■ Source passage ■

____________

Enjoying Out Of Office? You can buy me a coffee here.
Morning, Colleague!
Didn’t think you’d appreciate a rant about self-employment on a Bank Holiday, so here it is a week later instead.
This month I've been thinking a lot about loyalty. It's one of those concepts that people tend to be resolutely positive about: 'I am a loyal friend', etc. But is it as black and white as all that? For one thing, blanket loyalty doesn't mean putting up with poor or thoughtless behaviour from anyone. Sure, it can mean trying to give people the benefit of the doubt (which we should all endeavour to do in general) but it doesn't mean blindly accepting whatever shit people throw at you.

____________

■ Entries provided ■
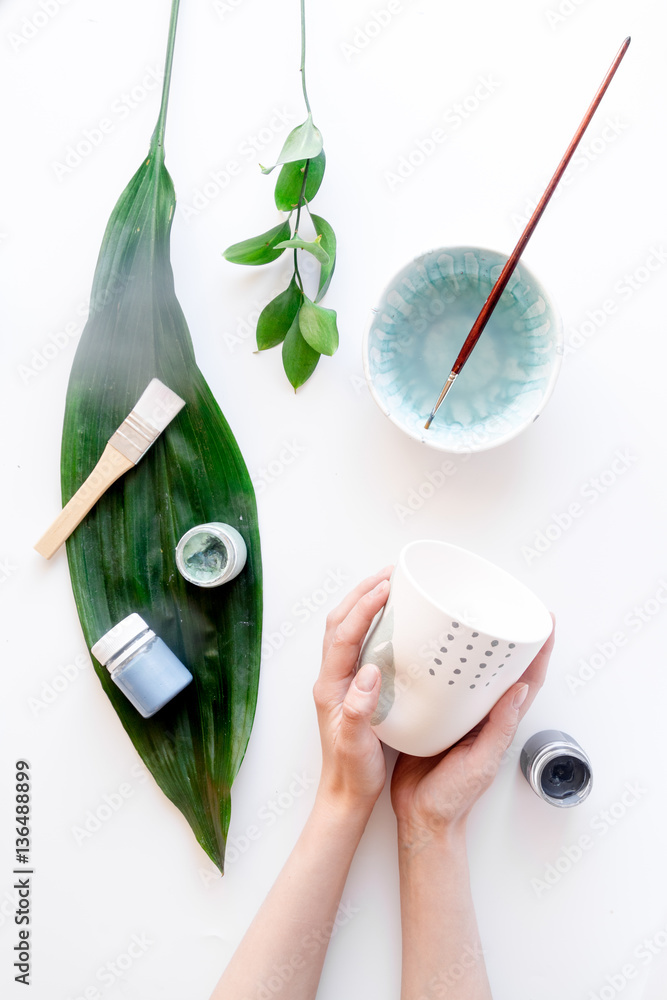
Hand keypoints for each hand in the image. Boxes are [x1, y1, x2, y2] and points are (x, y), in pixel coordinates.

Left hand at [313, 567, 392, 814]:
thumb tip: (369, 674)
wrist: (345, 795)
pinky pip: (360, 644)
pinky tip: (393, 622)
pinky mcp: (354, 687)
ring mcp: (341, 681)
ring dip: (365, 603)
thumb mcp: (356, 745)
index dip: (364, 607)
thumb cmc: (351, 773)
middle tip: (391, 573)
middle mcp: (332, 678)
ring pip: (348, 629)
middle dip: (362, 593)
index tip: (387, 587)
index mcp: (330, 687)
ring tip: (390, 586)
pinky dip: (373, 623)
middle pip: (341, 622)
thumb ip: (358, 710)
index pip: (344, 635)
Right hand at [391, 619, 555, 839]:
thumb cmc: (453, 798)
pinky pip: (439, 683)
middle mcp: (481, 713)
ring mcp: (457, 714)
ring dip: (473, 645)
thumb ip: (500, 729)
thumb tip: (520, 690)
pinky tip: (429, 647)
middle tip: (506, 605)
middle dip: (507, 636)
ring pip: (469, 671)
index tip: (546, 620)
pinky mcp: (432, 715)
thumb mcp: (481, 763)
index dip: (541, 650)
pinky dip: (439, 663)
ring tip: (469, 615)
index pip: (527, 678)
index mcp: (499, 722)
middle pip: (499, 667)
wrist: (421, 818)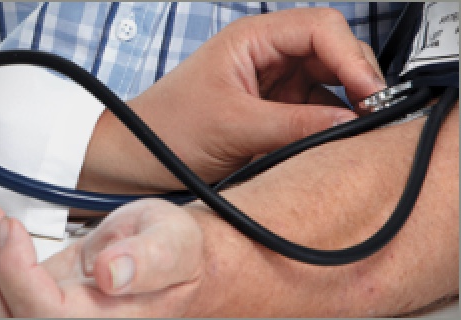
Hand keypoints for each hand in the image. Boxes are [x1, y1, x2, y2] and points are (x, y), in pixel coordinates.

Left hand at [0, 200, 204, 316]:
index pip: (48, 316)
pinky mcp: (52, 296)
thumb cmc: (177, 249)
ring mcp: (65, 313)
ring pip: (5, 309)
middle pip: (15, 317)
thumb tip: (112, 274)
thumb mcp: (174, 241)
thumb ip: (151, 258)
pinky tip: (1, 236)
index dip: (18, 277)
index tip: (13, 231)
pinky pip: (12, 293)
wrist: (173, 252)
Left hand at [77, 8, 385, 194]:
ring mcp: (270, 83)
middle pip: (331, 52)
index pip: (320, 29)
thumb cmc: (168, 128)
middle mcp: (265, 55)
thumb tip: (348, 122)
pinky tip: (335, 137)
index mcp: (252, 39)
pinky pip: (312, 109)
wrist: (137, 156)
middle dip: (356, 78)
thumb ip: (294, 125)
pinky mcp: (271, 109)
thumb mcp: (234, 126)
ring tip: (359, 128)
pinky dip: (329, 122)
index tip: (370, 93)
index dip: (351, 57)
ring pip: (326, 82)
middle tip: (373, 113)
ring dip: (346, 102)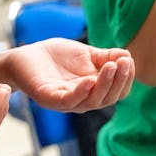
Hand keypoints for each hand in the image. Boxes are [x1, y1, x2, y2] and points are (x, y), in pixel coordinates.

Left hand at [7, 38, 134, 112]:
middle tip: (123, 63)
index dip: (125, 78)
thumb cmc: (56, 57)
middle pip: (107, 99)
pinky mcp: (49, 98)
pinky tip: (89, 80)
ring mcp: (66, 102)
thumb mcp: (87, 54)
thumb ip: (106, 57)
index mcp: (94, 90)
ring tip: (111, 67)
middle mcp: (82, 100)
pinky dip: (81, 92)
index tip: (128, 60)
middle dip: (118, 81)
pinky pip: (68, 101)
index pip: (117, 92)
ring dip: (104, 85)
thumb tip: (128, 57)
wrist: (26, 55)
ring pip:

____________

In the Out Of Office newsletter passage, what concept has the writer been thinking about a lot this month?

Loyalty.